FBS: Eu não aprendi música, dança, não tive acesso a outros tipos de educação na escola. Só fui educado para ser hábil em leitura e escrita. Se eu tivesse tido acesso a outros tipos de expressão na infância, talvez seguisse outro caminho mais fácil. Em Londres, por exemplo, fiz um curso de cinema, e hoje tento usar a linguagem audiovisual. Mas a questão é que o disléxico transforma a sua dificuldade em sua maior obsessão. Porque você recebe tanto não, que você começa a se perguntar o que isso tem de tão especial? Eu não consigo escrever como eu gostaria, mas eu gosto do que a escrita pode fazer: levar ideias de um lado para o outro. No meu blog, escrevo e peço para alguém corrigir a ortografia e gramática ou então tenho o insight e peço para os meus colaboradores escreverem.
Instituto ABCD: Normalmente o disléxico tem dificuldade de leitura e escrita em qualquer língua. Como foi pra você ir estudar em inglês?
FBS: Pra mim o inglês foi mais fácil porque as regras não são tão fixas. Quando você erra em português, perde a redação, o vestibular, tira nota baixa… No Reino Unido, o grande problema é se você errou o raciocínio. Se você errou uma palavra, mas disse o que queria dizer, é perfeitamente aceitável. É uma cultura mais aberta para a variedade.
Instituto ABCD: Como foi voltar para o Brasil?
FBS: Fiquei 2,5 anos no Reino Unido e, quando percebi que ia ter que voltar, quase tive uma crise de pânico porque eu comecei a perceber que aqui eu não ia ter espaço, as pessoas não iam entender meus erros… Então, a primeira coisa que eu fiz foi fazer um curso de preparação para disléxicos lá no Reino Unido. Foram 10 semanas, com um profissional, a quem eu ia expondo os meus problemas. A tutora falava que parecia que eu estava tendo uma crise de pânico quando eu falava o que eu tinha que fazer no Brasil. Falava pra eu relaxar! Mas quando cheguei aqui, aconteceu o que eu estava prevendo. É a falta de compreensão, a ideia de que todo o mundo tem que ser igual e, de que, se você é diferente, de alguma forma falhou… E não é só escola, às vezes é até entre os amigos.
Instituto ABCD: Você sentiu dificuldade para entrar no mercado de trabalho no Brasil especificamente por causa da dislexia?
FBS: Sempre! Estou no Brasil há dez meses e tento, mas o currículo é um bicho de sete cabeças. Mesmo com a minha experiência de ter feito cinema, comunicação, ter trabalhado na rua gravando, ter feito dois curtas que estão na internet, eu não consigo escrever tudo isso em uma folhinha A4. A dislexia também afeta a comunicação e você nem sempre consegue falar o que queria; as pessoas não entendem. Na hora do estresse, eu gaguejo e troco palavras…
Instituto ABCD: No Reino Unido esse cenário seria diferente?

※ ※ ※

- [Instruções do exercício] Copie sem alterações a parte da entrevista sobre dislexia que vai de "Instituto ABCD: Como" até "entre os amigos.", incluindo esta última.

※ ※ ※

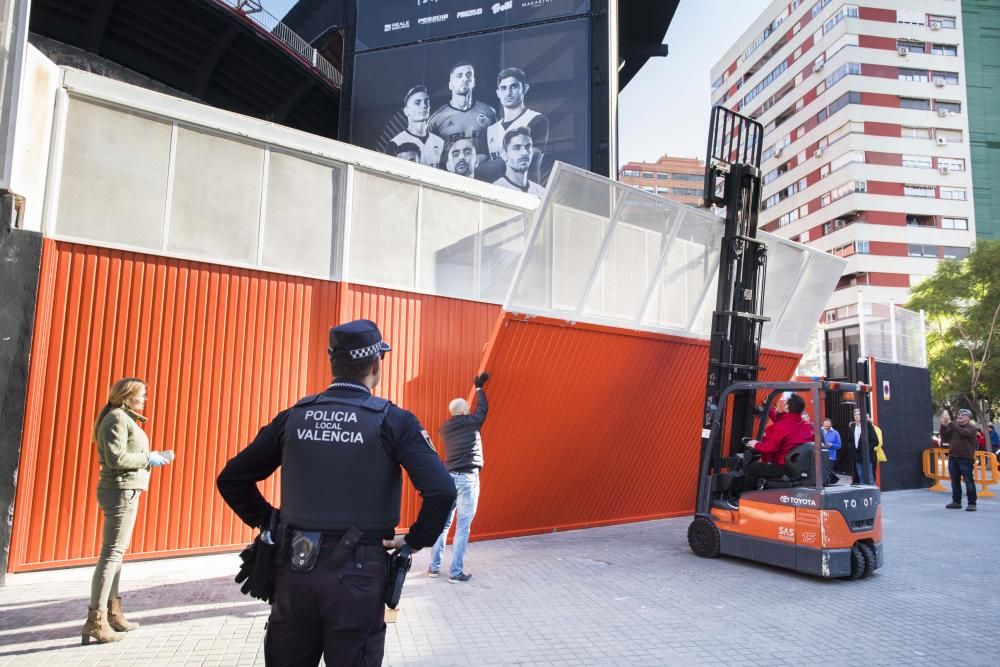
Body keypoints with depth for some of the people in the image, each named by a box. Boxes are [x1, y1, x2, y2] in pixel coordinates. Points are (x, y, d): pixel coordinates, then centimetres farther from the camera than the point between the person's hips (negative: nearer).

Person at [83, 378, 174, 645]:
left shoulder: (125, 419, 16)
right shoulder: (117, 418, -13)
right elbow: (116, 458, -23)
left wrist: (153, 457, 9)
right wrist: (148, 458, -13)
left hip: (124, 491, 11)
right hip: (121, 491, -11)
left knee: (116, 552, 15)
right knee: (112, 553, -8)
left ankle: (113, 614, 24)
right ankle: (95, 623, -5)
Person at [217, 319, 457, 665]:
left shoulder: (293, 416, 1)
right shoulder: (393, 420, -9)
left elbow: (231, 479, 8)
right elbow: (441, 491, -18)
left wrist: (268, 522, 13)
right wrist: (415, 541, -4)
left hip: (295, 569, 4)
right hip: (357, 574, -3)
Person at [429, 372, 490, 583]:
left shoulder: (445, 429, 10)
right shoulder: (472, 422, -3)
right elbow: (483, 407, 15)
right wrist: (479, 387, 31)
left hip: (449, 477, 6)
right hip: (467, 478, -6)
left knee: (443, 523, 14)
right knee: (463, 527, -1)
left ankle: (434, 566, 20)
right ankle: (456, 572, 2)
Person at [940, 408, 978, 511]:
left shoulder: (972, 428, -2)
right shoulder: (953, 426, 13)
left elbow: (963, 432, -23)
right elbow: (945, 438, 6)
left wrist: (950, 422, -28)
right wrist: (943, 425, -6)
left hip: (966, 458, -5)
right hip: (952, 457, 5)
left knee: (968, 481, -5)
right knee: (955, 481, 10)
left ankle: (972, 503, 0)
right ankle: (956, 501, 18)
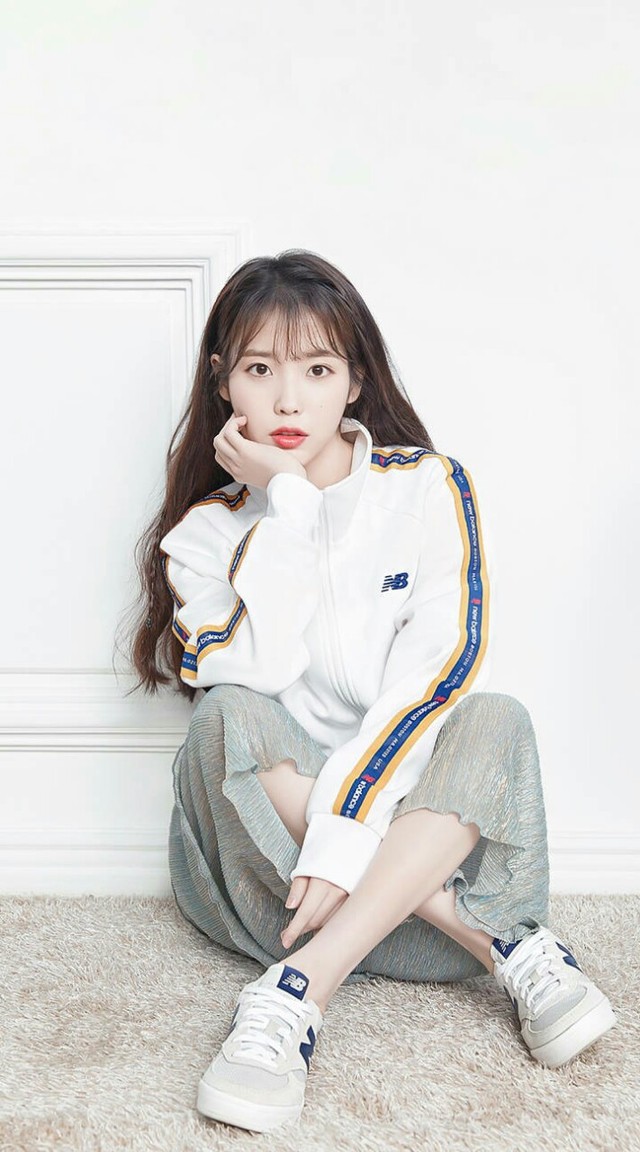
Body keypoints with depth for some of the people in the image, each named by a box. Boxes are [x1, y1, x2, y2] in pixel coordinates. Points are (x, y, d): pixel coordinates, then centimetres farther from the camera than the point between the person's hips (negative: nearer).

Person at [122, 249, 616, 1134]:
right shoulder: (207, 529, 1)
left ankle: (300, 987, -34)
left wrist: (345, 830, -26)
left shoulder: (429, 488, -4)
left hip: (417, 796, 0)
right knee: (228, 720, -29)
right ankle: (504, 946, -29)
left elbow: (438, 667, -16)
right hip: (270, 814, 1)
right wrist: (283, 502, -17)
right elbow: (255, 673, -18)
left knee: (496, 722, -28)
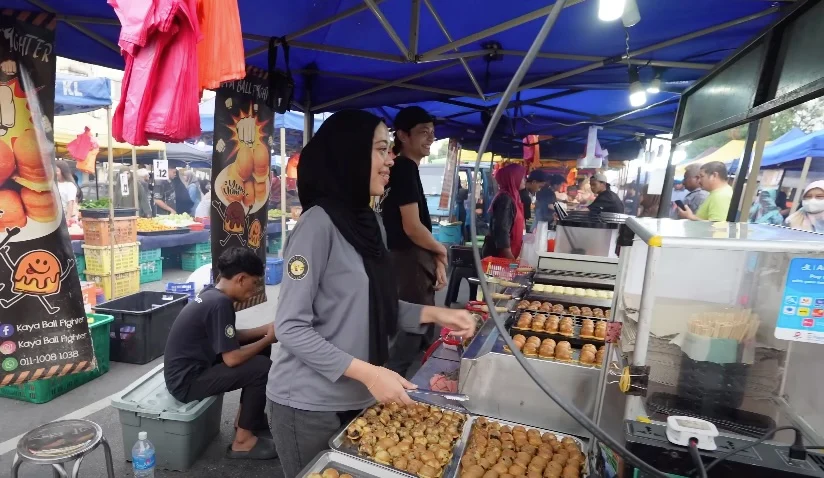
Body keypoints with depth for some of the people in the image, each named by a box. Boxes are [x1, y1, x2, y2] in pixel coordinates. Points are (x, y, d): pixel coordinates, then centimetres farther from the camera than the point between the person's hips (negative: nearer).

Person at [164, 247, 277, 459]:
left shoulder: (213, 293, 1)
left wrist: (265, 330, 2)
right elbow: (232, 358, -26)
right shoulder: (220, 303, -27)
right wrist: (268, 338, -12)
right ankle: (243, 441, -2)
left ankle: (249, 419, 20)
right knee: (262, 367, -18)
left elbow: (229, 337, 13)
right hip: (185, 381, -9)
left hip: (192, 366, 9)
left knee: (258, 352, 9)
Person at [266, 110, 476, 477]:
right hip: (310, 405, -7)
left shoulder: (369, 222, 3)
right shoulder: (318, 223, -20)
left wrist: (433, 314, -2)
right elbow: (291, 328, -20)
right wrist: (367, 373, -24)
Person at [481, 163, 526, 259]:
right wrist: (510, 257, -23)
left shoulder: (511, 197, 11)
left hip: (503, 253, 9)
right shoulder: (505, 199, -17)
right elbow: (501, 230, -23)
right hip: (498, 253, -9)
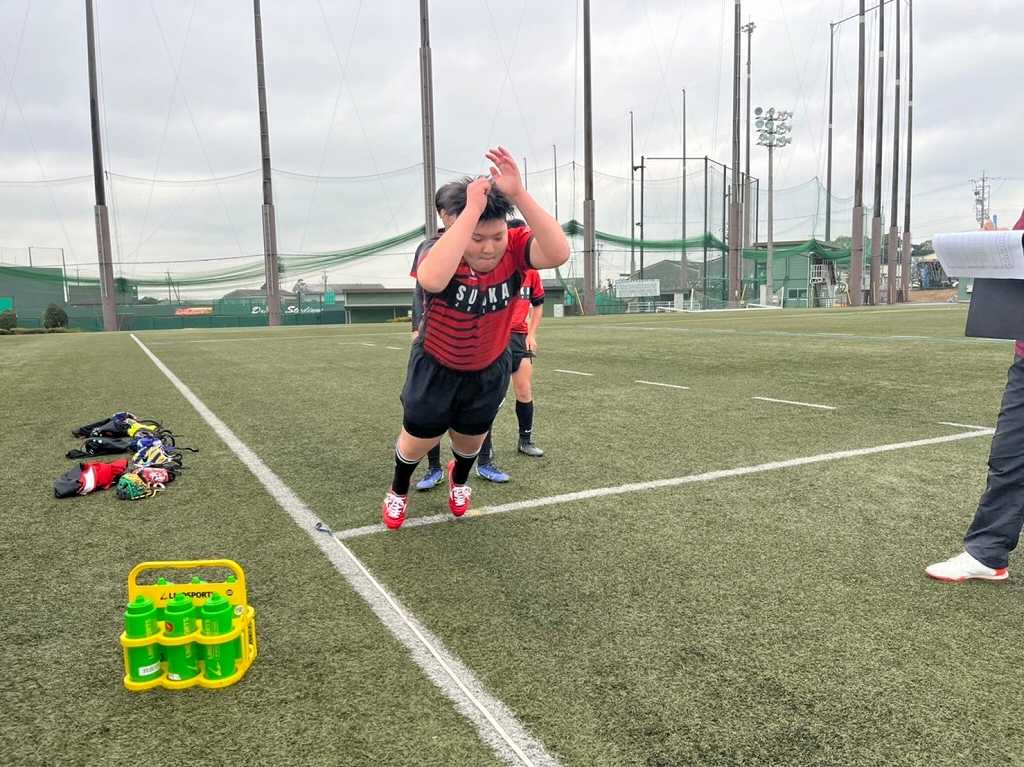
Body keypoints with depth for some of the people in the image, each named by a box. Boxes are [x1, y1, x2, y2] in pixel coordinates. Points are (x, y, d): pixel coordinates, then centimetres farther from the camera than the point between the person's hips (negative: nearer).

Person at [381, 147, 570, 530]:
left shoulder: (514, 248, -25)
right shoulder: (441, 251, -31)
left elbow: (559, 253, -47)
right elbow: (432, 279, -57)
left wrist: (518, 194, -53)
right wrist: (472, 209, -54)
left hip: (489, 371, 2)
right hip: (435, 369, -2)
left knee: (470, 442, 23)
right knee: (418, 441, 15)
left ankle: (459, 479, 60)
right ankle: (398, 491, 49)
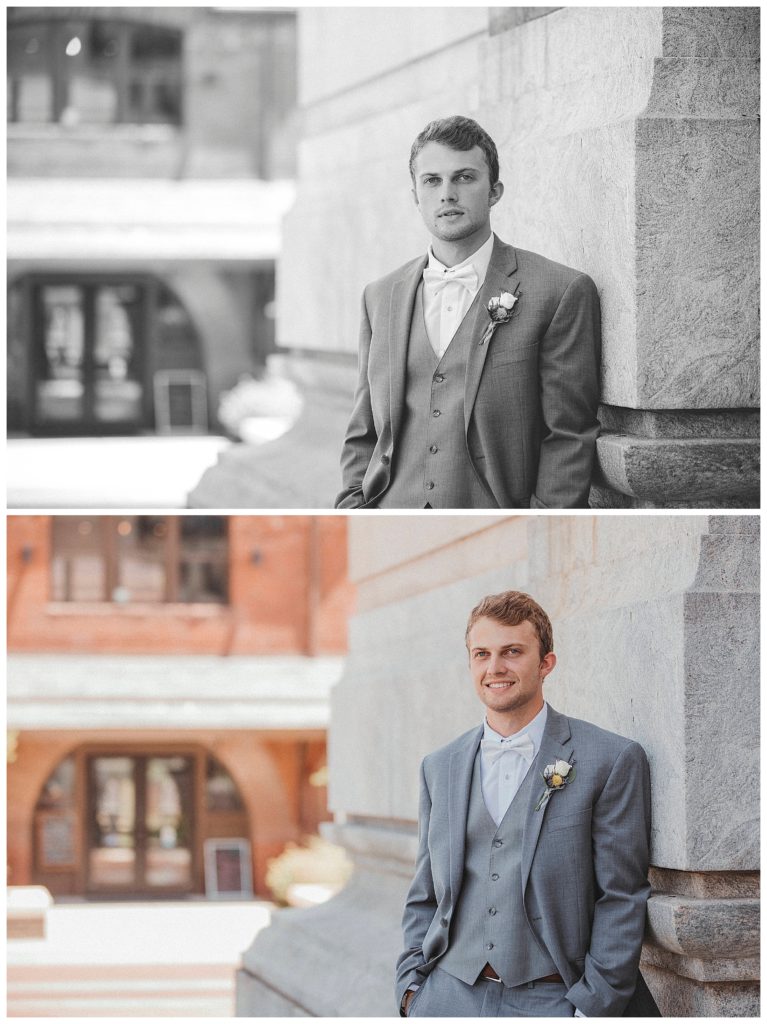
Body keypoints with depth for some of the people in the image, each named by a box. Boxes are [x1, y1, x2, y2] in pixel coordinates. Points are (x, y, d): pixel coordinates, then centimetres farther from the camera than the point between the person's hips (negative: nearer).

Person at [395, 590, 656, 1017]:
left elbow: (622, 901, -4)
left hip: (551, 1002, -4)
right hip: (450, 999, 4)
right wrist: (412, 988, 5)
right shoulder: (440, 769, 14)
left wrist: (592, 1010, -9)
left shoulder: (612, 761, -1)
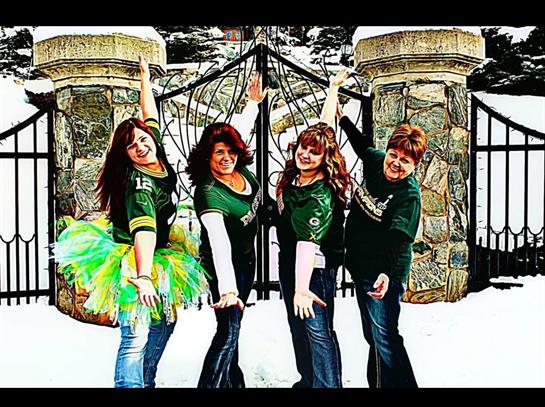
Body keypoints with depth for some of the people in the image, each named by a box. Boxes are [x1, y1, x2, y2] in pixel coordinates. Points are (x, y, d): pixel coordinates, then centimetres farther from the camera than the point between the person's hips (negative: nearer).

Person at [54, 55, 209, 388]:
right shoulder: (138, 184, -24)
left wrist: (145, 77, 24)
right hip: (133, 261, -9)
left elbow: (150, 116, 15)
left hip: (161, 255, 9)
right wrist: (143, 277, -47)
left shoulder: (159, 158, -1)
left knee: (164, 323, 15)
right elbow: (144, 230, -38)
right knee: (136, 337, -12)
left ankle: (146, 381, 28)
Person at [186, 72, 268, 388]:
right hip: (226, 262, -8)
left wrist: (255, 101, 18)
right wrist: (228, 289, -53)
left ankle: (233, 379, 38)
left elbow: (243, 128, 10)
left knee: (233, 324, 21)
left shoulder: (240, 168, -12)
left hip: (247, 255, 8)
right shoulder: (208, 193, -33)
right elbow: (219, 244, -45)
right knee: (229, 329, -8)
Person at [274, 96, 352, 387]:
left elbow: (308, 243, -37)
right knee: (298, 327, 16)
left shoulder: (320, 195, -25)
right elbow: (325, 125, 11)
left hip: (315, 266, -9)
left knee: (318, 331, -11)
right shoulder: (293, 177, -2)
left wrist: (302, 289, -46)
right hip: (289, 260, 9)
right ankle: (308, 380, 29)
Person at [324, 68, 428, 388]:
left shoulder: (409, 194, -20)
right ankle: (376, 384, 33)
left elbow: (399, 239, -29)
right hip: (361, 265, 8)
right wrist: (337, 100, 22)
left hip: (383, 272, -8)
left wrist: (387, 274, -44)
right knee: (372, 335, 18)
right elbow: (360, 140, 19)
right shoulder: (376, 162, -2)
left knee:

※ ※ ※

- [Solução da tarefa]
Instituto ABCD: Como foi voltar para o Brasil?
FBS: Fiquei 2,5 anos no Reino Unido e, quando percebi que ia ter que voltar, quase tive uma crise de pânico porque eu comecei a perceber que aqui eu não ia ter espaço, as pessoas não iam entender meus erros… Então, a primeira coisa que eu fiz foi fazer um curso de preparação para disléxicos lá no Reino Unido. Foram 10 semanas, com um profissional, a quem eu ia expondo os meus problemas. A tutora falava que parecia que eu estava tendo uma crise de pânico quando eu falava o que eu tinha que fazer no Brasil. Falava pra eu relaxar! Mas quando cheguei aqui, aconteceu o que eu estava prevendo. É a falta de compreensão, a ideia de que todo o mundo tem que ser igual e, de que, se você é diferente, de alguma forma falhou… E não é só escola, às vezes é até entre os amigos.